Desde el título ya se nos advierte, “A palo seco”. Una respuesta sin truco ni cartón, con el discurso directo, sin alambiques, sin intermediarios verbales. Los anhelos, como fugacidades, las creaciones del Hacedor y sus antítesis de impiedades (el dolor acaso). Incluso la necesidad de la locura, porque la locura es también un ejercicio de creación. Y sus lecturas, que no están muy alejadas de sí mismo. Con Federico, tan reiterado en su obra como César Vallejo, su Verlaine y su Baudelaire y su Rimbaud. Y también, Cernuda, Juan Ramón, José Saramago, Antonio Machado, Julio Mariscal, al que va dedicado el poema “Poeta en cruz” para emplearlo como paralelismo personal: “A él también le escupieron/ sin mojarle la cara”.
Su lírica, sostenida básicamente por endecasílabos y alejandrinos blancos, aunque hallemos algún soneto y otras cuartetas, abre un espacio expresivo enfático por su cadencia y sus ideas de corte épico-personal, se acerca a la confidencia y la complicidad de la escritura como una forma de devolución a la vida y la muerte. Si por momentos se aleja (“Ha llegado la hora de estar solo/ para ir aprendiendo a estarlo siempre”), como en una preparación para la muerte y una aceptación oriental de ésta (“Sólo queda ir muriendo/ con dignidad, sin memoria”)..., en otros analiza su presente con una firmeza provocadora: “Ella es lo que tengo, o acaso su sombra./ Sombra con luz. Con Mari Luz./ Y dos hijos que no sé si me quieren...”

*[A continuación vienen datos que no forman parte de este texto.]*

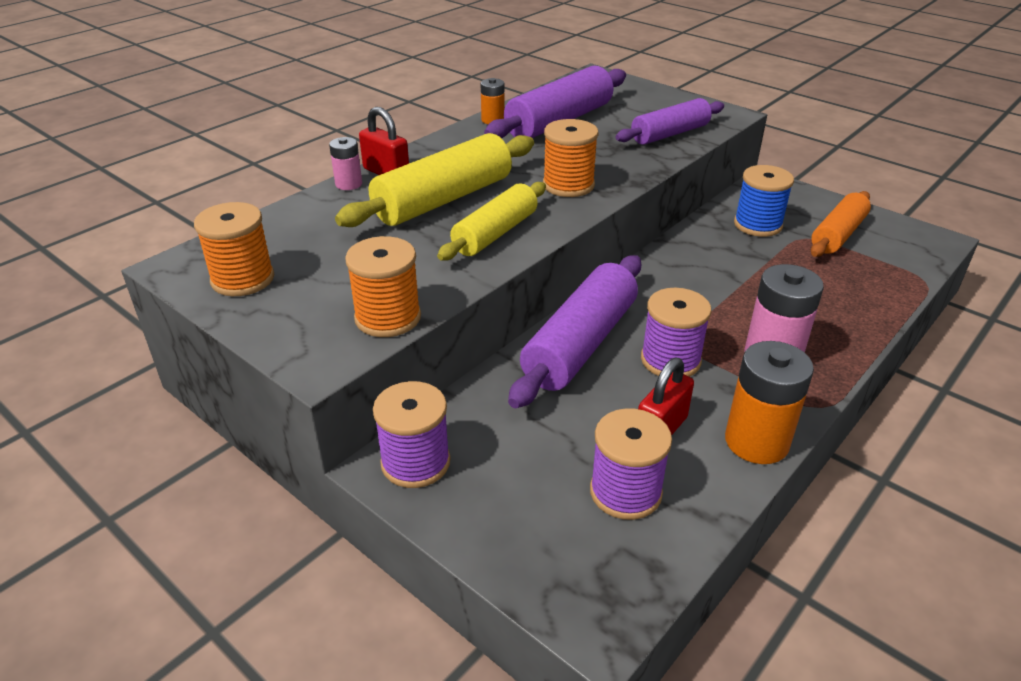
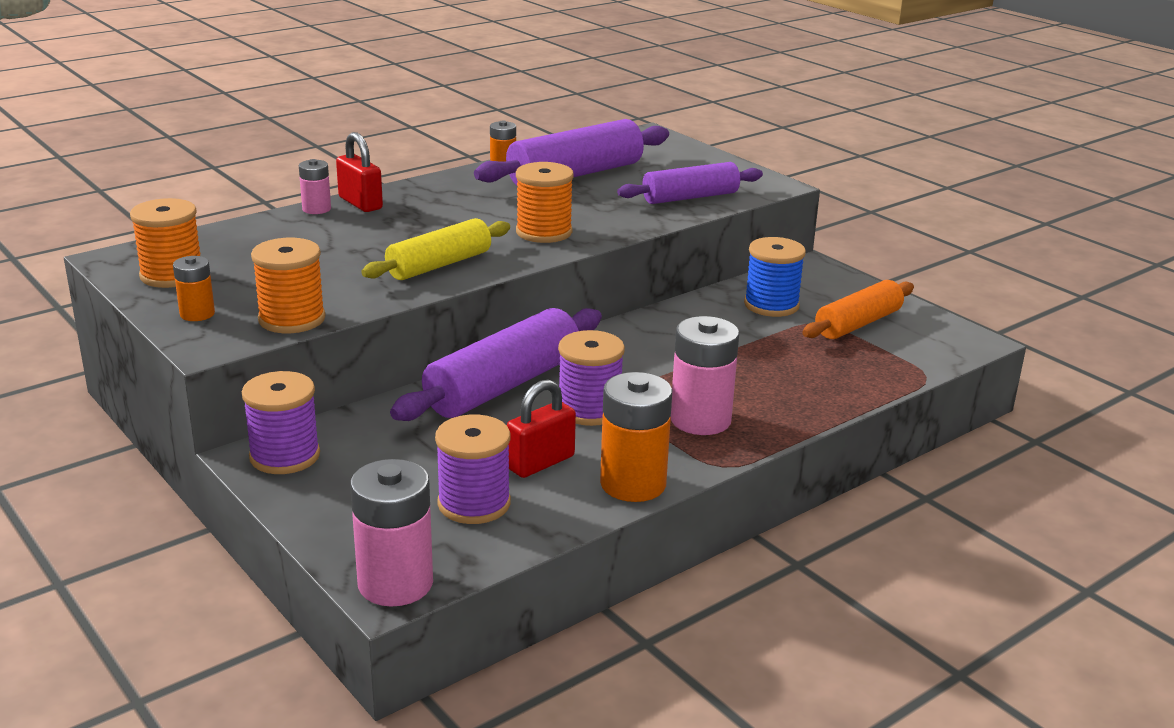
camera: 10 degrees right, 10 degrees down
yellow rolling pin [335,133,534,227] -> none
none -> orange battery [173,256,215,321]
none -> pink battery [350,459,433,607]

Por momentos el poemario es una cuenta de resultados de la existencia, un balance al final de un trayecto y para ello se disecciona, se autoflagela y con una sinceridad manifiesta se presenta a sí: “No hace mucho/ era un don nadie sin futuro, un pobre/ diablo, una oveja negra”. Su camino lo lleva por lo que hizo y lo que dejó de hacer a modo de análisis de conciencia, tomando el paralelismo y las diversas convergencias repetitivas como canon estructural para el poema y el autoflagelo, como en “La envidia, mala novia” que advierte de una etapa de su existencia sobre la que volverá al final del poemario en el titulado “Testamento”, en el que reconoce que la envidia, la venganza, el odio y el rencor deben ser desechados de la existencia y concluye con un cernudiano: “Mi ceniza en el olvido”.

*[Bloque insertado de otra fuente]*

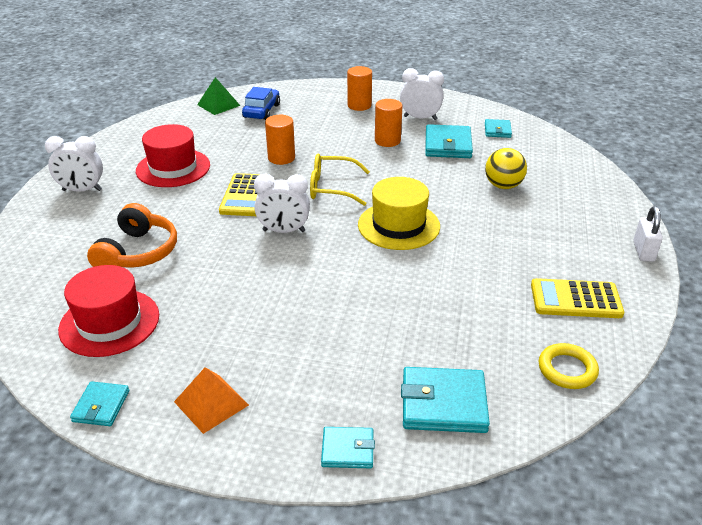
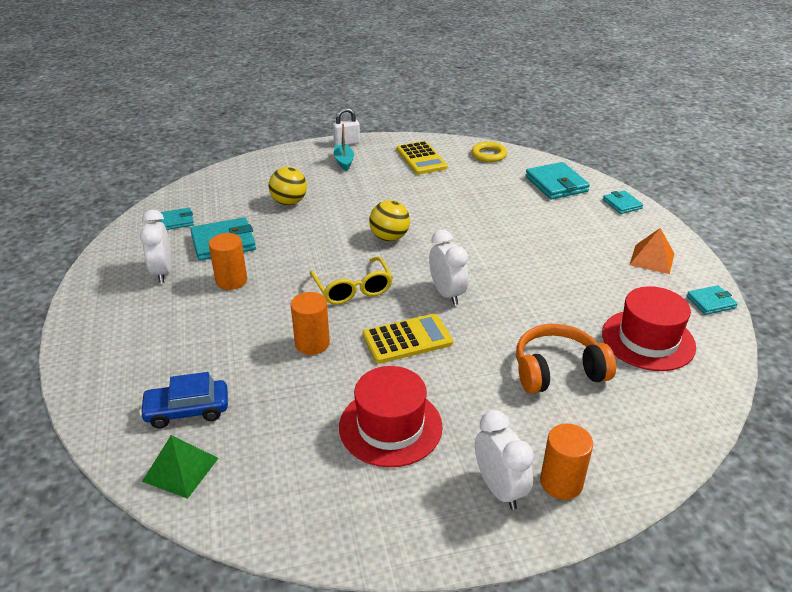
camera: 115 degrees left, 0 degrees up
orange cylinder [347,66,372,111] -> orange cylinder moved to [540,423,593,500]
yellow hat [358,177,440,250] -> yellow ball [369,200,410,241]
none -> turquoise boat [334,124,354,171]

En sus palabras hay mucho desengaño, mucho dolor, mucha memoria de seres queridos, como en el poema dedicado a su madre, “Canción de tumba”: “¿Por qué te echo de menos/ si yo no te quería?”; o el dedicado a su hermano muerto, “Cuarenta y tres aniversario”: “A los 25 años sorprendidos te fuiste/ de un lugar que no era el corazón/ que ahora se me sale dando tumbos/ de la camisa, del traje, de cualquier traje;/ como si al recordarte, otra vez/ se hubieran ido los pájaros”. Su sobrino Manolo y el suicidio ocupa un poema que es una elegía emocionante al suicida: “Y se colgó de un árbol para volar más alto y más libre”. No hay en estos versos paños calientes, están escritos a palo seco, sin ningún tipo de narcótico que disminuya el dolor, a corazón abierto, a vísceras descubiertas, a mano alzada.

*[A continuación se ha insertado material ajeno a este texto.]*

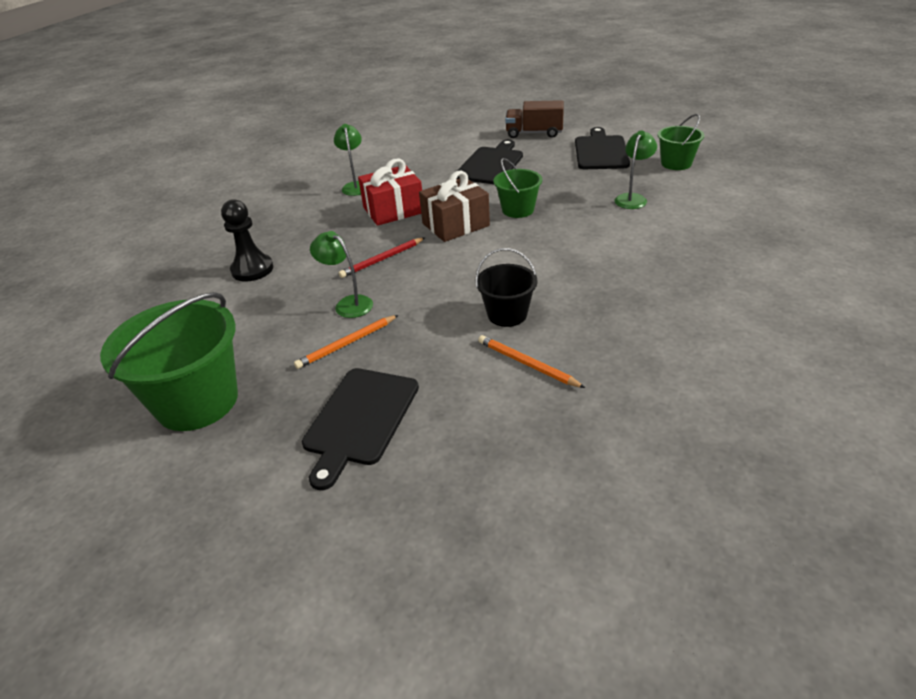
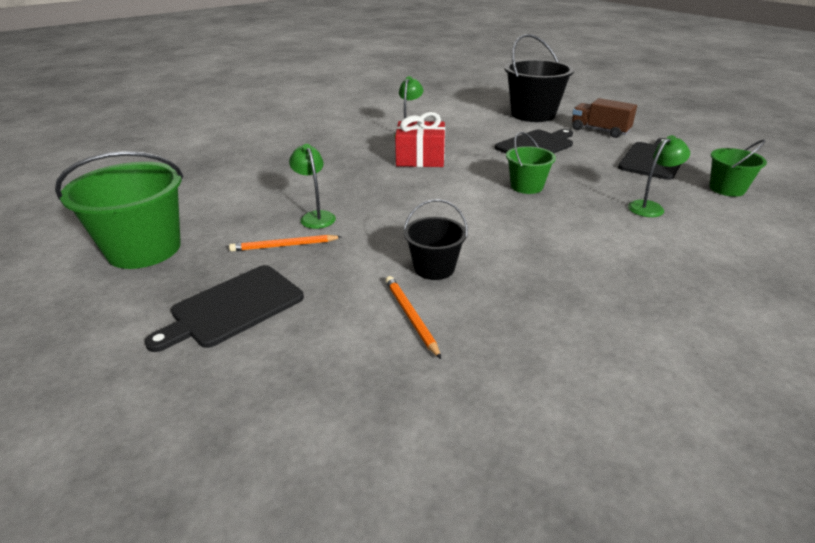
camera: 25 degrees right, 5 degrees down
black pawn [221,199,273,281] -> none
red pencil [339,237,425,278] -> none
brown gift [419,171,490,242] -> none
none -> black bucket [505,34,574,122]

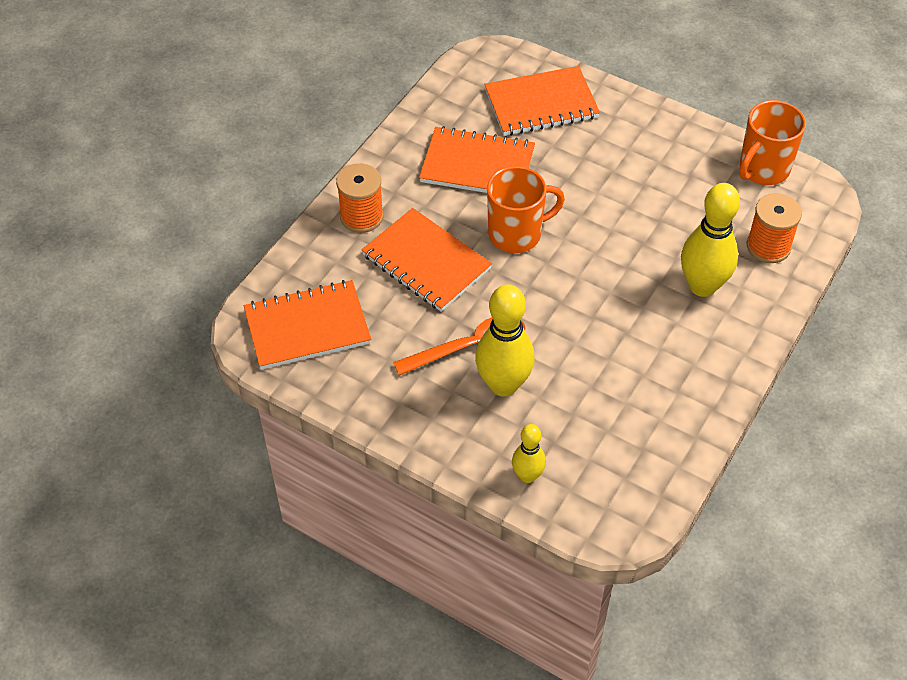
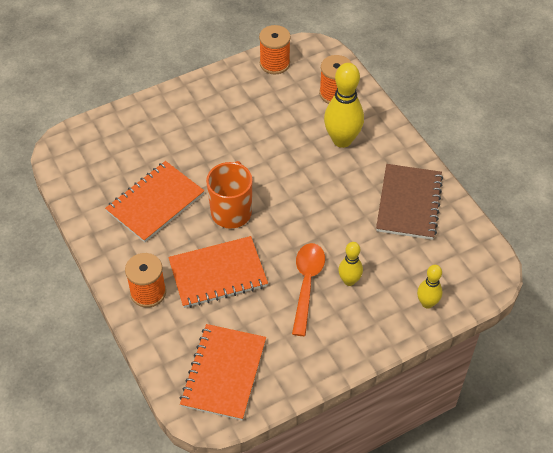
camera: 60 degrees left, 0 degrees up
yellow bowling pin [475,284,535,397] -> yellow bowling pin [338,242,363,286], size x0.56
orange notebook [484,66,600,136] -> none
orange mug [739,100,806,185] -> orange spool [259,25,291,74]
none -> brown notebook [376,164,443,240]

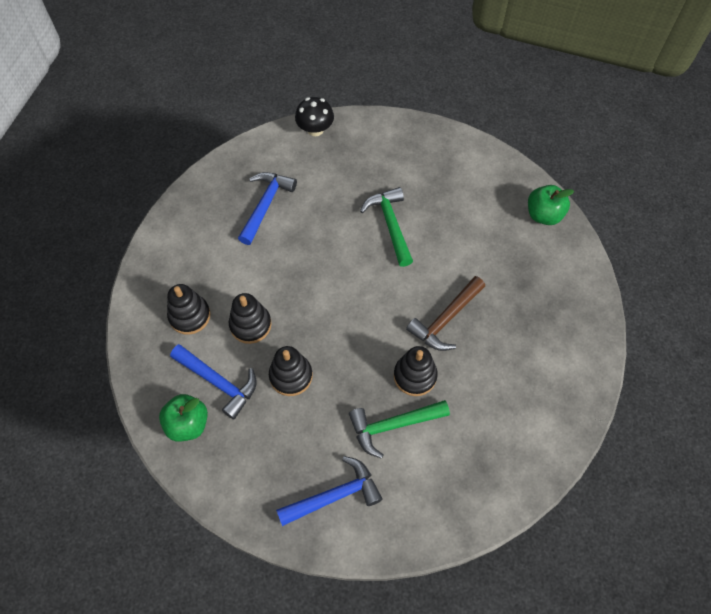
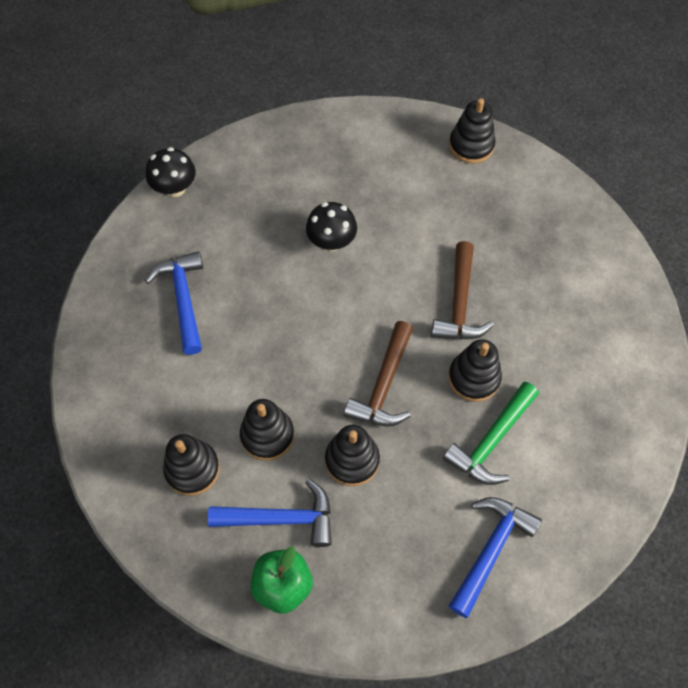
camera: 35 degrees left, 0 degrees up
green hammer [360,187,413,267] -> black mushroom [306,202,357,251]
green apple [528,185,574,225] -> black stacking toy [449,98,496,163]
none -> brown hammer [344,321,413,426]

Ironiza sobre el amor y los enamorados, la decrepitud y sus precios diversos, la encarnadura, la descarnadura, el ensimismamiento y el aire de derrota con un lenguaje cuya emoción radica en su capacidad para abultar en el oído: “Ahí, despojado, yaces,/ sin siquiera esperanza, derrotado./(...) Esa piltrafa que eres”. Demasiada voluntad de fustigarse, demasiadas cicatrices, demasiadas espinas, demasiadas heridas. La lírica así es un desesperado encuentro con uno mismo, a cara de perro, a palo seco.
Nada especulador ni autocomplaciente su corazón habla con huellas, como dice en “La notte” y se despacha en la definición del “Auto de fe” con la estructura A pero B: “Me enseñaron a odiar los ingleses/ pero (...) Me enseñaron que todos los franceses/ eran maricas (...) pero (...)”. La construcción de su lectura, de su conexión con los filósofos presocráticos: Anaxágoras, Empédocles..., y con el mundo clásico ocupa un espacio que sorprende, una incursión que es un diapasón sostenido. Pero siempre él, de cuerpo presente, definiéndose, mostrándose,
Poemario a palo cortado, invitación a la demonización, declaración y autonálisis sin fingimientos y con un discurso manifiestamente directo, sin cortapisas ni contemplaciones esteticistas, aunque sea la ironía hiperbólica un cauce transitado, emotivo, intransigente con la estupidez y en absoluto ajeno a la radical esencia de la existencia humana.